Eppure il premio Nobel peruviano non ha mai smesso di leggere e rileggere Borges, «fonte inesauribile di piacere intellettuale», senza mai rimanere deluso, «ogni nuova lettura rinnova il mio entusiasmo e la mia felicità, rivelandomi nuovi segreti e sottigliezze di questo mondo "borgesiano" così assurdo nei temi e così diafano ed elegante nello stile». Già alla prima domanda Vargas Llosa va al punto: «Perché qui nella sua biblioteca non ci sono i suoi libri?». Risposta: «Chi sono io per stare accanto a Shakespeare?». Altro stupore: «Non ci sono nemmeno i libri che parlano di lei, eppure ne sono stati scritti molti». «Alicia Jurado ne ha scritto uno, io l’ho ringraziata e le ho detto: "So che sarà un buon libro, ma non lo leggerò, il tema non mi interessa. O forse mi interessa troppo"».
In un’intervista del 1963 fatta durante una tournée europea, Vargas Llosa gli aveva chiesto i cinque libri da portare sull’isola deserta. La domanda è banale, le risposte per nulla: «Storia della decadenza e caduta dell’impero romano di Gibbon, L’introduzione alla filosofia matematica di Russell, poi un libro di Henri Poincaré, un volume dell’Enciclopedia Britannica». La cinquina si conclude con la Bibbia.

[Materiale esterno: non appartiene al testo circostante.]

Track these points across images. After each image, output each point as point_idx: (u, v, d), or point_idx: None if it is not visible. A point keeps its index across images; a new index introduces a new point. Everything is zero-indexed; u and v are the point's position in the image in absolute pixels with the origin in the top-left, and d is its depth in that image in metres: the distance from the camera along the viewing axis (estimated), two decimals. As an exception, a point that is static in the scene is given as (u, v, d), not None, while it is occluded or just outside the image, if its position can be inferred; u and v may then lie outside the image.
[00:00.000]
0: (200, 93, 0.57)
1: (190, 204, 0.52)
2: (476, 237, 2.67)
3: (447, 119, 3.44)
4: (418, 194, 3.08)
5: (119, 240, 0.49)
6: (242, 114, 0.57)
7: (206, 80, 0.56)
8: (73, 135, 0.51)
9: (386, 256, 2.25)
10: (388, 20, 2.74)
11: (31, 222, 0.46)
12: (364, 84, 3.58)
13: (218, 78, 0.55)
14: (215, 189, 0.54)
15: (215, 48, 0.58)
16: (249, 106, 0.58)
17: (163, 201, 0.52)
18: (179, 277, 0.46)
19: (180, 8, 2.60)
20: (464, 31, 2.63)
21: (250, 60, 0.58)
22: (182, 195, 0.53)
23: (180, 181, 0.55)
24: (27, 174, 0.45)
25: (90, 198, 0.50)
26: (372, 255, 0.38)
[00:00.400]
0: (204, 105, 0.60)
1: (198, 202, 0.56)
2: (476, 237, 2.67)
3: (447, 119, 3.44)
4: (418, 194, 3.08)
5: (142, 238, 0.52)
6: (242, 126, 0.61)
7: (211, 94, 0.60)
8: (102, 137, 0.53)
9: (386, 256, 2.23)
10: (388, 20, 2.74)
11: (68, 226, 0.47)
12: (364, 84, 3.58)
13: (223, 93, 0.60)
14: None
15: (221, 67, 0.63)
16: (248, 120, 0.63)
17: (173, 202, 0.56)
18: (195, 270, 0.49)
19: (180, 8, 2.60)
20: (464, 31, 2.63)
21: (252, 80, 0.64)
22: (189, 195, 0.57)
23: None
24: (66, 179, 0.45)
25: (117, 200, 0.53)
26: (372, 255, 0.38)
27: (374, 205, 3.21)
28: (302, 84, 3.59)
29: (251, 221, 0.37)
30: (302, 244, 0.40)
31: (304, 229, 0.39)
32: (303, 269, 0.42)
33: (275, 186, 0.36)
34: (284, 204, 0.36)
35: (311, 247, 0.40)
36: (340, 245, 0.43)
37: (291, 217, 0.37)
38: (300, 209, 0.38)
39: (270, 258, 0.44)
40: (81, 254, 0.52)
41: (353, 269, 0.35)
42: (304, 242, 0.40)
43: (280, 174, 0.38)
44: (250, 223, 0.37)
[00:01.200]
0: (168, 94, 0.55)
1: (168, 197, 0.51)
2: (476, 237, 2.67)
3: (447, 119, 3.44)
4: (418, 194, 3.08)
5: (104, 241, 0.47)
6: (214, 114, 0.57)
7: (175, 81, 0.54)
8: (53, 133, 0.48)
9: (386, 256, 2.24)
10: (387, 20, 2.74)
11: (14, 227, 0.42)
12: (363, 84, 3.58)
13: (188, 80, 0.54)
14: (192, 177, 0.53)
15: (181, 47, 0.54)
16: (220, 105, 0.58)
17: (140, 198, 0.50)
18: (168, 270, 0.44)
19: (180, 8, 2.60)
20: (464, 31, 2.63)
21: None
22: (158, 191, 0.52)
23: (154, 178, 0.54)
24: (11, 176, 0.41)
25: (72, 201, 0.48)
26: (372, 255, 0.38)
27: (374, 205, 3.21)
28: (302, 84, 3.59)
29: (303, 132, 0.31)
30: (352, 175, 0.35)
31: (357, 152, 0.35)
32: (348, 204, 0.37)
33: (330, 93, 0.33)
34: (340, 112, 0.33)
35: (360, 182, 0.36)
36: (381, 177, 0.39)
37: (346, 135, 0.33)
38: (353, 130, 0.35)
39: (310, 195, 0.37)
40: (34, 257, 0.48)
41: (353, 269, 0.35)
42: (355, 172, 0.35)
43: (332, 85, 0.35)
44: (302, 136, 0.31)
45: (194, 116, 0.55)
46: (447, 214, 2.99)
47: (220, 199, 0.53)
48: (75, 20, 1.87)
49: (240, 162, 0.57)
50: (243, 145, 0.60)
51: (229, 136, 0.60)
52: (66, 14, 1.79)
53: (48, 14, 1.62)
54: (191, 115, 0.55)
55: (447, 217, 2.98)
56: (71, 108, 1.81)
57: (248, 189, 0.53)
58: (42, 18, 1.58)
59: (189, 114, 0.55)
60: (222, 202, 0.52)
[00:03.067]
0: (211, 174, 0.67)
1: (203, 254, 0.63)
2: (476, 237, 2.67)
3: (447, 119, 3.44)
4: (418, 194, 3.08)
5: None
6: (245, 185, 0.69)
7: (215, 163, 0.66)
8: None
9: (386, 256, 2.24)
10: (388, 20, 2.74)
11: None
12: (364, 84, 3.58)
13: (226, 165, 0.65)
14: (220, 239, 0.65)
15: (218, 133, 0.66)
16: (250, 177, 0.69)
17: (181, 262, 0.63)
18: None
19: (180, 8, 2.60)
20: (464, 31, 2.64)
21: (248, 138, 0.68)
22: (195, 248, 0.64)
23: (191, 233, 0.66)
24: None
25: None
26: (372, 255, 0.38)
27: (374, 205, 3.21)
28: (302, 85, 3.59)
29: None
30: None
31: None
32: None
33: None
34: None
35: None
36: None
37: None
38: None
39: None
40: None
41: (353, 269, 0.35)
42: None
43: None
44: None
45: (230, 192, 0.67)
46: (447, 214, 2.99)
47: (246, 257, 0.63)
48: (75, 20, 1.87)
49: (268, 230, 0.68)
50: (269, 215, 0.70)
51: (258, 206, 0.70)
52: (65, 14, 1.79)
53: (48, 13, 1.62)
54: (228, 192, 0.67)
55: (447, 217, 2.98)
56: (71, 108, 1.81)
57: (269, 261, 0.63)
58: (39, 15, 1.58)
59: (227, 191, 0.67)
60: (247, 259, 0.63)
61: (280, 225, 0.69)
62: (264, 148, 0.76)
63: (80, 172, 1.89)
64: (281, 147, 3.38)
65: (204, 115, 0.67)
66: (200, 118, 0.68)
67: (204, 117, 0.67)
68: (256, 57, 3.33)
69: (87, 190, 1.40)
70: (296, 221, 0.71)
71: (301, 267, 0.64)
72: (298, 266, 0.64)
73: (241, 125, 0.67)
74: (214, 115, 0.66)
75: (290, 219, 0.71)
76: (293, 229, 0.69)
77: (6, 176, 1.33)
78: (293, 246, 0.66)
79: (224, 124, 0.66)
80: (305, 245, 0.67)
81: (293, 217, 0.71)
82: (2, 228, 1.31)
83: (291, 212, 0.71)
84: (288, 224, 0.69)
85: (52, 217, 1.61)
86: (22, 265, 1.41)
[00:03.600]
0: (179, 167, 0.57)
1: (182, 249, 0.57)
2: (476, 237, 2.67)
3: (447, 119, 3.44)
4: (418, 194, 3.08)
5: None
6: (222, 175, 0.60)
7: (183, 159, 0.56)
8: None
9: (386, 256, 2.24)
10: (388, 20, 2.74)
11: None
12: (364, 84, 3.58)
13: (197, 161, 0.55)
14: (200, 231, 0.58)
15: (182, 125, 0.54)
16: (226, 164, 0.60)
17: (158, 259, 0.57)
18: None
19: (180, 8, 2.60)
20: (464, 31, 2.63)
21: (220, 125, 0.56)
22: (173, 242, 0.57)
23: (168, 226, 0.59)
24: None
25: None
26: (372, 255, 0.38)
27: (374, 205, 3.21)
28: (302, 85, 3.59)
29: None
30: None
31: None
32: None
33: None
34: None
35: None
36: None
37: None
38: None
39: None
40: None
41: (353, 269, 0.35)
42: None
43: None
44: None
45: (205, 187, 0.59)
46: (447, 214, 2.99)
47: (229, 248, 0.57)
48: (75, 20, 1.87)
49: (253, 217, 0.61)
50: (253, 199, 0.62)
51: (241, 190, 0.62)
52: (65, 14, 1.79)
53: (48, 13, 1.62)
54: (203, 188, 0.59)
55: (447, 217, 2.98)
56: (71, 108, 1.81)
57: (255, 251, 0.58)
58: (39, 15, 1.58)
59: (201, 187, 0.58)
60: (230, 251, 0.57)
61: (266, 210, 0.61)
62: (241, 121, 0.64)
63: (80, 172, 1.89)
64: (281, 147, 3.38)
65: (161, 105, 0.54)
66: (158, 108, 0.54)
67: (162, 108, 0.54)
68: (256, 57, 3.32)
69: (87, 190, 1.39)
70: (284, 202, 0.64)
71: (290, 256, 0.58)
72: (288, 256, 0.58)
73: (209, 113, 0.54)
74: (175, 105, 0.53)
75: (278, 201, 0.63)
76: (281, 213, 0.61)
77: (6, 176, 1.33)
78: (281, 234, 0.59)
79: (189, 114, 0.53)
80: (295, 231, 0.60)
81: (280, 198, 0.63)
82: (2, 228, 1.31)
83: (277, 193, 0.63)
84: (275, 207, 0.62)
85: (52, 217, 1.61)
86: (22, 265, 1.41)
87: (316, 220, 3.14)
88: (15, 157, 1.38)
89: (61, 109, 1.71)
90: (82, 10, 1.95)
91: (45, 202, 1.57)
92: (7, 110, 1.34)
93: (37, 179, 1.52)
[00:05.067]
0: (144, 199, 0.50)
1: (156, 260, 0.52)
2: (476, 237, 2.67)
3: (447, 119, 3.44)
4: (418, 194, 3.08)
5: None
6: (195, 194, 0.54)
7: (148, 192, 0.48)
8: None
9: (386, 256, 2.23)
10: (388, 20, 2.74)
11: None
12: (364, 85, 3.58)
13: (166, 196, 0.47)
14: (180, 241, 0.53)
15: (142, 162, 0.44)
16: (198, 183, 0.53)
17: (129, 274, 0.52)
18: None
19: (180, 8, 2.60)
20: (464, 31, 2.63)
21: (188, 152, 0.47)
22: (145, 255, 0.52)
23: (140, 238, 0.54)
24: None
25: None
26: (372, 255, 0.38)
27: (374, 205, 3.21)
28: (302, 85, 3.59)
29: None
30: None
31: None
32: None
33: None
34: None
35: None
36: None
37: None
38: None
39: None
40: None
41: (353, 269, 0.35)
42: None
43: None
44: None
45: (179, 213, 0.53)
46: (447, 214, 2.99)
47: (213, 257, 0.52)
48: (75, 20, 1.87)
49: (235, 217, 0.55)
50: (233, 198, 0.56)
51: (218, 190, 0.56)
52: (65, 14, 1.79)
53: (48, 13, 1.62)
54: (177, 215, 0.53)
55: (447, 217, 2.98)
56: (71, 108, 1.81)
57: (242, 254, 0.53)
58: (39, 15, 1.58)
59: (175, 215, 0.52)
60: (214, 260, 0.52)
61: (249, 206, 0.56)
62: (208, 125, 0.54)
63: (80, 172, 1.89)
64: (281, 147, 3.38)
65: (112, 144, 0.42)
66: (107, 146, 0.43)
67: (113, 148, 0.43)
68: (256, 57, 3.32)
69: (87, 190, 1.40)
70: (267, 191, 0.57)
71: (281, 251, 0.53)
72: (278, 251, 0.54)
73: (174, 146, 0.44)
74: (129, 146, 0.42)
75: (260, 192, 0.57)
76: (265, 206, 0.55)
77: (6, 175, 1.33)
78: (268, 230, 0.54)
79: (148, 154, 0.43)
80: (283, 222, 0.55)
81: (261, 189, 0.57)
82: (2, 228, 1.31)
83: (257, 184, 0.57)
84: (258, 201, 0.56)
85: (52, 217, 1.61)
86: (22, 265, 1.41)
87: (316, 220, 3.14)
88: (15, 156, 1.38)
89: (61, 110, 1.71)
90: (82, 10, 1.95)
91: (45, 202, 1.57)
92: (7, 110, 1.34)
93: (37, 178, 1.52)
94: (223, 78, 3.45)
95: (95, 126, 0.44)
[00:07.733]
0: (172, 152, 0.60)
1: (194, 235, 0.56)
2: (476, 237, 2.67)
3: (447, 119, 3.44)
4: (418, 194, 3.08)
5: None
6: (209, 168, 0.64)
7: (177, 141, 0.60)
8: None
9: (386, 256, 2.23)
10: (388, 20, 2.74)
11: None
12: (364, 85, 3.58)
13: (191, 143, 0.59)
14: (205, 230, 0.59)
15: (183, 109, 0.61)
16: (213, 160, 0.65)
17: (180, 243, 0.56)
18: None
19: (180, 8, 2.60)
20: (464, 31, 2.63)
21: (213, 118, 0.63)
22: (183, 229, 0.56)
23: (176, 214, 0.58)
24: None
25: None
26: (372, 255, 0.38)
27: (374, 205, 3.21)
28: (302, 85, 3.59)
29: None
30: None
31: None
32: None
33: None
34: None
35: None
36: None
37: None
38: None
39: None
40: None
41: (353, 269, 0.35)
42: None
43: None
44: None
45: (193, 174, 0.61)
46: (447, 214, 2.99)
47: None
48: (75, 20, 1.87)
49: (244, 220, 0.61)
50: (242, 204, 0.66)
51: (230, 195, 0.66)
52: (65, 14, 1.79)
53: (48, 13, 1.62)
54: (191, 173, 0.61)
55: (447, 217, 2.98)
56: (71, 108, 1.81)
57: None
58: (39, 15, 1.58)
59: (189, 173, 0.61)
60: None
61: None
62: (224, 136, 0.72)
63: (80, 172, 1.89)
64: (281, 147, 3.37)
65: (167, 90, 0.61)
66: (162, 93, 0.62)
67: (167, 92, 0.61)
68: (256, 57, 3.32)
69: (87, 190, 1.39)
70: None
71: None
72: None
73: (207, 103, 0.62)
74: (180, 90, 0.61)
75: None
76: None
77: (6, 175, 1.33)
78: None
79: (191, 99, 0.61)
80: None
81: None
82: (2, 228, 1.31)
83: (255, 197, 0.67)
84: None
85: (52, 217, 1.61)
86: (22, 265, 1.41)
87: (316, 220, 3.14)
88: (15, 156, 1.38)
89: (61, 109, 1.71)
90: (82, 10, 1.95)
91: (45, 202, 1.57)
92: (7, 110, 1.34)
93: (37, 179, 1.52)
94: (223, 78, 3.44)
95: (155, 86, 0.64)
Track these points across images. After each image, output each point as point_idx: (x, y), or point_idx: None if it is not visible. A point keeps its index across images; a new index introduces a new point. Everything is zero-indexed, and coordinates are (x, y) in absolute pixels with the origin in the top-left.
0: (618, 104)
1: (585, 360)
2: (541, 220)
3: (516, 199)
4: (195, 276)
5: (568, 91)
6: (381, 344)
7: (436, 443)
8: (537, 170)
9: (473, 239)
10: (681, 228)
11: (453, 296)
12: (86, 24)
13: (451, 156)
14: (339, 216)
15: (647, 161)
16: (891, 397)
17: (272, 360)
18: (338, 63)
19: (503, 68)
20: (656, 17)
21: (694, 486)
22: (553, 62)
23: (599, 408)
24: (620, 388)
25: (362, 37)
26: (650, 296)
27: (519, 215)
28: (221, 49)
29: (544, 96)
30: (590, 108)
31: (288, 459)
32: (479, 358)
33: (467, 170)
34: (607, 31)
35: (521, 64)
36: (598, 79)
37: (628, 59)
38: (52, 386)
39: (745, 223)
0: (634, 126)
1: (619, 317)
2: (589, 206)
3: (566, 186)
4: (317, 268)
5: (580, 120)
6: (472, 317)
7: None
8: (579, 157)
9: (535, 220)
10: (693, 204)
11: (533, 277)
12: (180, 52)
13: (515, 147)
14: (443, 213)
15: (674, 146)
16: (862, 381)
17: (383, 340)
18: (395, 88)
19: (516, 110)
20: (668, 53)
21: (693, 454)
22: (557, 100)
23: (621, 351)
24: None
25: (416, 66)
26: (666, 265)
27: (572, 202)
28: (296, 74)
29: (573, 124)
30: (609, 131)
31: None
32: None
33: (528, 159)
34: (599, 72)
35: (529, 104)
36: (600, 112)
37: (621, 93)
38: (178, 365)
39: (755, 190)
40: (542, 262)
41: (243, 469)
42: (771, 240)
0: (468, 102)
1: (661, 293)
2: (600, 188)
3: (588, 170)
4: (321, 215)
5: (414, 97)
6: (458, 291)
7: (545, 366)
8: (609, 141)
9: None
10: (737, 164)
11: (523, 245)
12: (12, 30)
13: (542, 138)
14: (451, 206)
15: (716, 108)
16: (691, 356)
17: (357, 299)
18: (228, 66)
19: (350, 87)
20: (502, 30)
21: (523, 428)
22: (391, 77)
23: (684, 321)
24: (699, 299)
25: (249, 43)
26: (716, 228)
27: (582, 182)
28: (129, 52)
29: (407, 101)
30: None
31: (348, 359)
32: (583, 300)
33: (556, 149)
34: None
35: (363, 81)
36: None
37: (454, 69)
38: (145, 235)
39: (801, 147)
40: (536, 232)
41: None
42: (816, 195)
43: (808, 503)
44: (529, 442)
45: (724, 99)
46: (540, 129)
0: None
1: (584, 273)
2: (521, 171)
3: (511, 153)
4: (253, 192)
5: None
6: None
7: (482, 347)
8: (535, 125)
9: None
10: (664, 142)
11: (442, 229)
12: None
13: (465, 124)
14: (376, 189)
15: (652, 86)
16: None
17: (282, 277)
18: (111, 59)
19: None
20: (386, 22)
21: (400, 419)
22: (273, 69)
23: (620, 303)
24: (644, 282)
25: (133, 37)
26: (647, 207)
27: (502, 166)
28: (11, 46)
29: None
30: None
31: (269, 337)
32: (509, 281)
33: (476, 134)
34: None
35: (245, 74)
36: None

È nel 1981 però che i due parlano di tutto, del rapporto con Pablo Neruda, del Nobel mancato. «Perché gli accademici svedesi non glielo hanno assegnato?». «Perché questi signori condividono l’opinione che ho io sulla mia opera».
Inevitabile, poi, che Vargas Llosa, che qualche anno dopo si sarebbe candidato alla presidenza della repubblica peruviana, la butti in politica: «Le sue opinioni a volte mi lasciano sconcertato, però c’è qualcosa che rispetto: le sue polemiche contro i nazionalismi di qualunque indole». «È uno dei grandi mali della nostra epoca», risponde lo scrittore argentino, che in patria veniva accusato, specie nell’ultima parte della sua vita, di essere troppo poco ostile all’odiato Cile. Borges si dichiara pacifista: «In passato non mi ero reso conto che Bertrand Russell, Gandhi, Juan Bautista Alberdi e Romain Rolland avevano ragione».
Speriamo sia breve l’attesa per la traduzione italiana di questa perla.